*** EXCERPT PROVIDED ***
How I AI5 OpenClaw agents run my home, finances, and code | Jesse Genet
At a glance
WHAT IT’S REALLY ABOUT
Jesse Genet runs family life with five OpenClaw agents daily
- Jesse Genet explains how she layered OpenClaw onto her Obsidian “second brain” to offload the tedious work of logging, structuring, and transforming family information—especially for homeschooling four kids.
- She runs five separate agents (each with a role, persona, and restricted data access), sometimes on physically separate Mac Minis, to reduce cross-contamination of sensitive info like financial records.
- Demos include photo-to-structured homeschool logs, turning photographed book pages into lesson plans and kid-friendly watercolor illustrations, creating a household inventory from closet photos, and building a custom kids’ YouTube-curation app with a coding agent.
- A major theme is time and ergonomics: agents “using your computer for you” enables voice-driven workflows, printing on demand, and making progress in short bursts—especially valuable for parents postpartum or with limited hands-on keyboard time.
IDEAS WORTH REMEMBERING
5 ideasAgents become useful when they operate on your real files, not just chat.
Jesse’s breakthrough was having OpenClaw read/write within an Obsidian vault so it can log lessons, generate plans, and maintain structured records automatically rather than relying on manual note-taking.
*** SOURCE INFORMATION ***
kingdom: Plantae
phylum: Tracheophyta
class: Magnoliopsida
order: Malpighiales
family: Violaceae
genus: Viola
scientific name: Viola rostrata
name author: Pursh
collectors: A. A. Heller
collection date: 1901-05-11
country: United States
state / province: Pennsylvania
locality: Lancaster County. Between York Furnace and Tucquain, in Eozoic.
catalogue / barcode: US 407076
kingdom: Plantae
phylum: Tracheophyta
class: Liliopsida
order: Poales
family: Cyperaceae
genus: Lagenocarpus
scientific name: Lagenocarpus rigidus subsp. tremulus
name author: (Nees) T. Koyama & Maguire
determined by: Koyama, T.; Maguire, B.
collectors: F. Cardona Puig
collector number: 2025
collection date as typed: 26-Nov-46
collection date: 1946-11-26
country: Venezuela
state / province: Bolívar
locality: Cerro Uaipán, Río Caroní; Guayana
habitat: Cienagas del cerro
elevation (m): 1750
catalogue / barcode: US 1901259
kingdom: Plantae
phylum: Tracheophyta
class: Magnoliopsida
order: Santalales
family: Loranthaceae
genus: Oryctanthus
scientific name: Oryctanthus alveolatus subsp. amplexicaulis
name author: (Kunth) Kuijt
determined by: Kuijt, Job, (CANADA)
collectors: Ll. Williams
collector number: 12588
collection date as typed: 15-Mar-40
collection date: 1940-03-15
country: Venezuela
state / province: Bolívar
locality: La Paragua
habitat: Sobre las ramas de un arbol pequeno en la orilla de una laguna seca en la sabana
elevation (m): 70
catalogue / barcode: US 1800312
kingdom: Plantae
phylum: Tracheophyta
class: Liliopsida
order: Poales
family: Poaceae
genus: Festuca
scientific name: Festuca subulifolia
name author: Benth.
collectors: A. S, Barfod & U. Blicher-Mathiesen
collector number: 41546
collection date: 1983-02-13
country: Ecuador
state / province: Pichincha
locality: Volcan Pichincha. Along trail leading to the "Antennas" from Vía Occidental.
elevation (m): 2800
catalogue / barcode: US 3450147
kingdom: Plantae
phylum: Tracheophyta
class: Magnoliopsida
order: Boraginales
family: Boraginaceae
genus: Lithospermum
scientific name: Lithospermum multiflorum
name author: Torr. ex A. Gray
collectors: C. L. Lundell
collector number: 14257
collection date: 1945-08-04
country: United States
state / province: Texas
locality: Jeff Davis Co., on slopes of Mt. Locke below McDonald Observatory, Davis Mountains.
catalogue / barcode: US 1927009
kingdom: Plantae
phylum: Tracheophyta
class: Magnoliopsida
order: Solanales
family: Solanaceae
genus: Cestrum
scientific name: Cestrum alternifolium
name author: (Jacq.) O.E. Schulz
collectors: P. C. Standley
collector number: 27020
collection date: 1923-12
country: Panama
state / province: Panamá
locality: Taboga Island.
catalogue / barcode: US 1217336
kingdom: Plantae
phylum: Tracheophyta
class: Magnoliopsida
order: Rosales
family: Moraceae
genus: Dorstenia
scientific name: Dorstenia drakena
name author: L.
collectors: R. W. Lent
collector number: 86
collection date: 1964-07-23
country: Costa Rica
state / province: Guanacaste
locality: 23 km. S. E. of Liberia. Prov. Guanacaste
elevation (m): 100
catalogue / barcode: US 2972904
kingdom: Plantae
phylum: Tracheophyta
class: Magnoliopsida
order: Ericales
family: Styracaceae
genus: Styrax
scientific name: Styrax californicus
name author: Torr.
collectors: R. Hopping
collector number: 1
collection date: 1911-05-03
***
▸ BRIEF A
List the features that the page on Jesse Genet's OpenClaw agents says each of her five agents has.
▸ BRIEF B
Write the next part of the page on Jesse Genet's OpenClaw agents, starting after its last sentence.

▸ EXPECTED ANSWER A
A role, a persona, and restricted data access.

▸ EXPECTED ANSWER B
Photo-first capture is a practical interface for busy parents.
She repeatedly uses “take a picture, send to agent” to ingest books, worksheets, and cupboard contents—turning unstructured images into structured inventories, lesson plans, and printable materials with minimal effort.
Separate agents by role and data access to reduce risk.
Jesse assigns each agent a distinct job (homeschool, finance, scheduling, coding) and restricts what it can see and where it can communicate, so a scheduling agent can’t leak bank data and a finance agent can’t message outsiders.
Physical separation (multiple Mac Minis) is a blunt but effective security control.
Instead of relying solely on software permissions, she runs agents on different machines to partition sensitive contexts (e.g., QuickBooks/bank statements) from outward-facing channels like iMessage.
Think of agent onboarding like onboarding an employee.
Both hosts emphasize “progressive trust”: don’t give full email impersonation or broad credentials; provide separate accounts, limited permissions, and narrow tool access that expands only after reliable behavior.
WORDS WORTH SAVING
5 quotesObsidian has this cool opportunity of being your second brain, right? But the problem is, I'm always looking for my first brain because I have four little kids.
— Jesse Genet
I have five different OpenClaws spun up because I am insane, okay?
— Jesse Genet
There are no one communication channel... meaning what you're talking about, Telegram, Slack, iMessage, Signal, is actually very good for agent-to-agent collaboration.
— Jesse Genet
My prompt was just... 'make watercolor style illustrations suitable for kids...' Like, how basic is that?
— Jesse Genet
Sylvie can press print on my printer... it's a game changer... Because I don't have hands.